**Task goal:** Entries follow. Give back exactly the lines starting at the one containing "ROI. Over the" and ending at the one containing "Bringing into sharp", and no other lines.

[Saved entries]
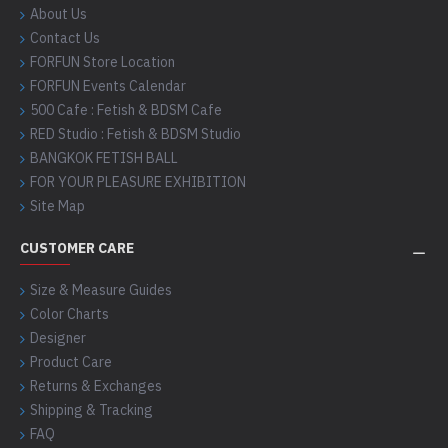
About Us
Contact Us
FORFUN Store Location
FORFUN Events Calendar
500 Cafe : Fetish & BDSM Cafe
RED Studio : Fetish & BDSM Studio
BANGKOK FETISH BALL
FOR YOUR PLEASURE EXHIBITION
Site Map
CUSTOMER CARE
Size & Measure Guides
Color Charts
Designer
Product Care
Returns & Exchanges
Shipping & Tracking
FAQ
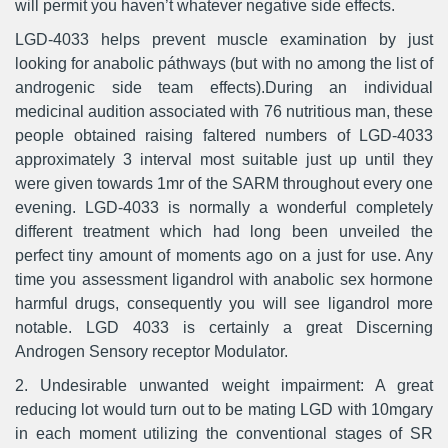
will permit you haven’t whatever negative side effects.
LGD-4033 helps prevent muscle examination by just
looking for anabolic páthways (but with no among the list of
androgenic side team effects).During an individual
medicinal audition associated with 76 nutritious man, these
people obtained raising faltered numbers of LGD-4033
approximately 3 interval most suitable just up until they
were given towards 1mr of the SARM throughout every one
evening. LGD-4033 is normally a wonderful completely
different treatment which had long been unveiled the
perfect tiny amount of moments ago on a just for use. Any
time you assessment ligandrol with anabolic sex hormone
harmful drugs, consequently you will see ligandrol more
notable. LGD 4033 is certainly a great Discerning
Androgen Sensory receptor Modulator.
2. Undesirable unwanted weight impairment: A great
reducing lot would turn out to be mating LGD with 10mgary
in each moment utilizing the conventional stages of SR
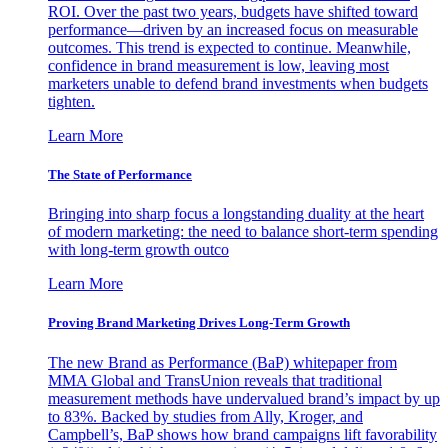
ROI. Over the past two years, budgets have shifted toward
performance—driven by an increased focus on measurable
outcomes. This trend is expected to continue. Meanwhile,
confidence in brand measurement is low, leaving most
marketers unable to defend brand investments when budgets
tighten.
Learn More
The State of Performance
Bringing into sharp focus a longstanding duality at the heart
of modern marketing: the need to balance short-term spending
with long-term growth outco
Learn More
Proving Brand Marketing Drives Long-Term Growth
The new Brand as Performance (BaP) whitepaper from
MMA Global and TransUnion reveals that traditional
measurement methods have undervalued brand’s impact by up
to 83%. Backed by studies from Ally, Kroger, and
Campbell’s, BaP shows how brand campaigns lift favorability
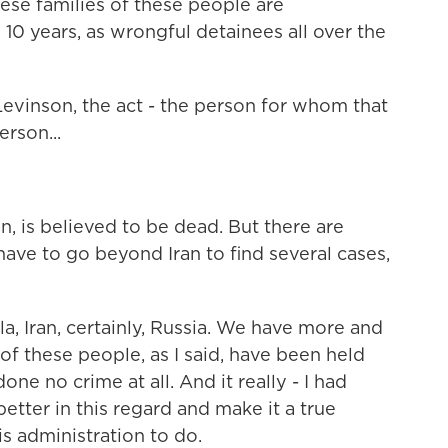
ese families of these people are
 10 years, as wrongful detainees all over the
vinson, the act - the person for whom that
rson...
n, is believed to be dead. But there are
have to go beyond Iran to find several cases,
a, Iran, certainly, Russia. We have more and
of these people, as I said, have been held
one no crime at all. And it really - I had
ter in this regard and make it a true
is administration to do.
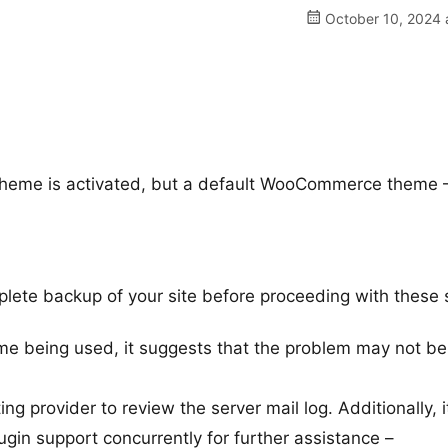
October 10, 2024 
theme is activated, but a default WooCommerce theme 
ete backup of your site before proceeding with these 
eme being used, it suggests that the problem may not be
 provider to review the server mail log. Additionally, i
n support concurrently for further assistance –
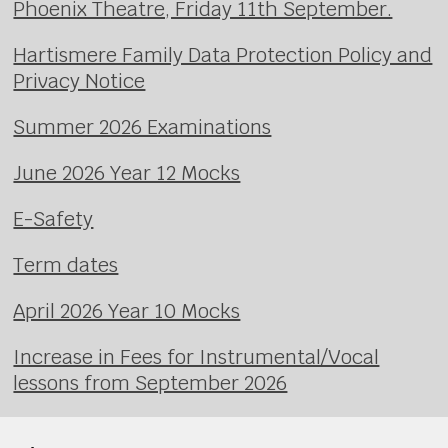
Phoenix Theatre, Friday 11th September.
Hartismere Family Data Protection Policy and
Privacy Notice
Summer 2026 Examinations
June 2026 Year 12 Mocks
E-Safety
Term dates
April 2026 Year 10 Mocks
Increase in Fees for Instrumental/Vocal
lessons from September 2026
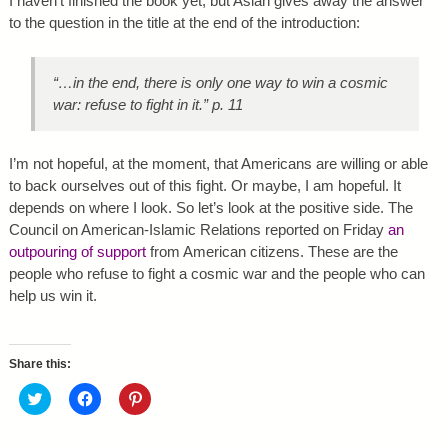
I haven’t finished the book yet, but Aslan gives away the answer
to the question in the title at the end of the introduction:
“…in the end, there is only one way to win a cosmic
war: refuse to fight in it.” p. 11
I’m not hopeful, at the moment, that Americans are willing or able
to back ourselves out of this fight. Or maybe, I am hopeful. It
depends on where I look. So let’s look at the positive side. The
Council on American-Islamic Relations reported on Friday
an
outpouring of support
from American citizens. These are the
people who refuse to fight a cosmic war and the people who can
help us win it.
Share this:
C
C
C
l
l
l
i
i
i
c
c
c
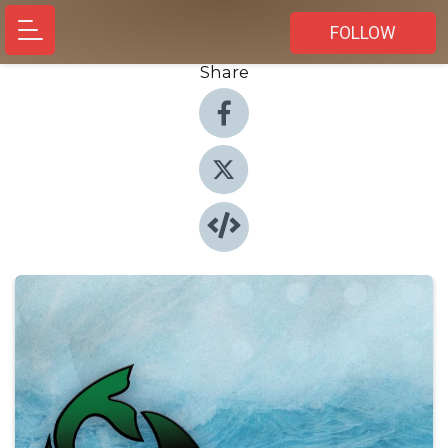
FOLLOW
Share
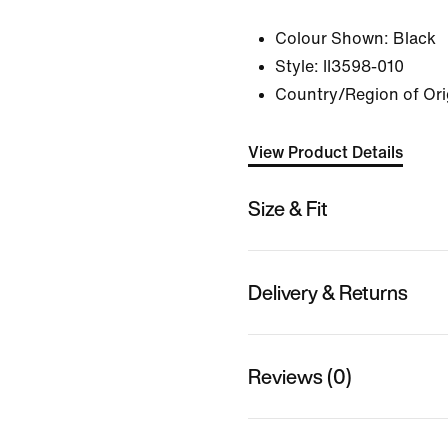
Colour Shown:
Black
Style:
II3598-010
Country/Region of Ori
View Product Details
Size & Fit
Delivery & Returns
Reviews (0)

**Finished exercise:**
ROI. Over the past two years, budgets have shifted toward
performance—driven by an increased focus on measurable
outcomes. This trend is expected to continue. Meanwhile,
confidence in brand measurement is low, leaving most
marketers unable to defend brand investments when budgets
tighten.
Learn More
The State of Performance
Bringing into sharp focus a longstanding duality at the heart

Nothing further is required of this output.